Trabajador examinando el estudio cerca de LaChapelle, 1994 / Preparando a una modelo para un desfile, 1996.

Si Margiela era el diseñador, Meirens era su agente y ayudante. “Éramos totalmente independientes financiera y creativamente”, dice Meirens. “Nunca tuvimos dinero, pero nunca tuvimos deuda. Siempre había suficiente para continuar.”
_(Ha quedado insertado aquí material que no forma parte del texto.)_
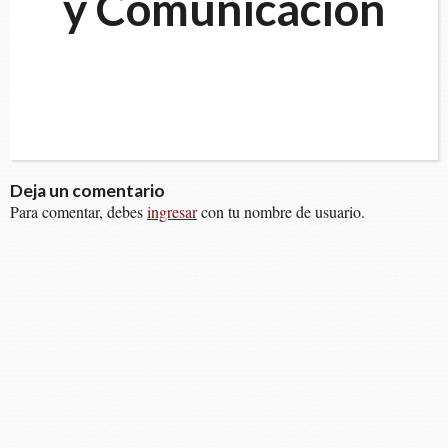
y Comunicación
Deja un comentario
Para comentar, debes
ingresar
con tu nombre de usuario.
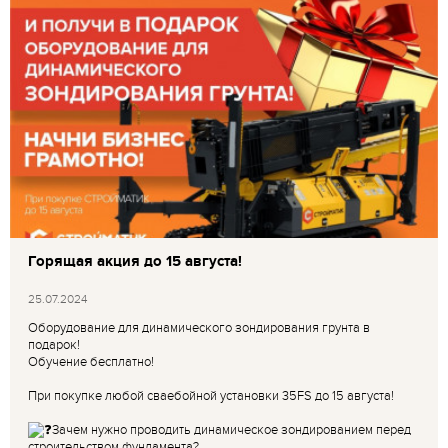
Горящая акция до 15 августа!
25.07.2024
Оборудование для динамического зондирования грунта в
подарок!
Обучение бесплатно!
При покупке любой сваебойной установки 35FS до 15 августа!
Зачем нужно проводить динамическое зондированием перед
строительством фундамента?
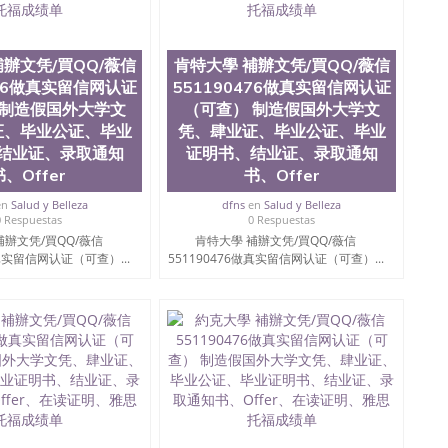
76国外本科毕业证怎么办理QQ微信551190476国外大学文凭真
551190476国外大学有毕业证QQ微信551190476办理国
Q微信551190476办理国外文凭要交定金吗QQ微信
76网上购买真文凭可信吗QQ微信551190476学士学位证书查询
補辦文凭/買QQ/薇信
肯特大學 補辦文凭/買QQ/薇信
551190476如何办理学历认证QQ微信551190476海外文凭
476做真实留信网认证
551190476做真实留信网认证
ose State University, 又译为“圣荷西州立大学”）成立于
 制造假国外大学文
（可查） 制造假国外大学文
一，也是美西地区的公立大学之一。位于圣何塞市San Jose
证、毕业公证、毕业
凭、肆业证、毕业公证、毕业
州的著名综合性公立大学，它以极高的就业率，全美名列前
结业证、录取通知
证明书、结业证、录取通知
本科教育质量，被《福克斯》杂志评选为全美50强公立综
书、Offer
书、Offer
外学生前往求学。 至今，这是一所在世界上享有学术地
并获誉为美国本科教育质量的核心代表。其计算机系与会
en
Salud y Belleza
dfns
en
Salud y Belleza
其毕业生大多可以在其所处地域的世界硅谷中心得到工作
0 Respuestas
0 Respuestas
期提供许多相应科系的实习机会。无论是加州大学系统
補辦文凭/買QQ/薇信
肯特大學 補辦文凭/買QQ/薇信
塞州立大学都占据着加州所有大学中的地理位置。 圣何塞州立大
做真实留信网认证（可查）...
551190476做真实留信网认证（可查）...
近的旧金山-圣何塞地区为全美的重要科技中心。约有学生三万人，超过
界60余国的学生来此就读。其有名的科系如计算机科学，电
，深受性肯定及好评；而各种大学部和研究所的商学课程
。 二、办理流程： 1、收集客户办理信息； 2、客户付
 4、电子图做好发给客户确认； 5、电子图确认好转成品
款； 7、快递给客户（国内顺丰，国外DHL）。 三、真实
留服真实存档可查，存档。 2、留学回国人员证明（使馆认
可查认证办理，存档可查，终身受用。 四、办理流程农业
地球及物质科学院、教育学院、工程学院、健康与人类发
学院、科学学院等。学校的教育学院排名在全美前十名，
Para los desfiles buscaban modelos de la calle o de un círculo de amigos fuera de la industria de la moda. Si hoy eso es algo corriente, en ese momento no tenía precedentes. “Por supuesto, es más fácil hacer ajustes en modelos profesionales, pero no me gusta la idea de que las mujeres necesiten ser perfectas. Prefiero una mujer fuerte a una mujer hermosa”, cuenta Mairens. A menudo también cubrían las caras de las modelos para que toda la atención se centrara en la ropa.

Caras cubiertas en el desfile de 1995 / Look asimétrico en la colección de prêt-à-porter de otoño de 1997.

“Para mí, una de las mejores cosas que hizo Martin fue coger algo muy popular, común o barato y convertirlo en elegante”, concluye Mariens.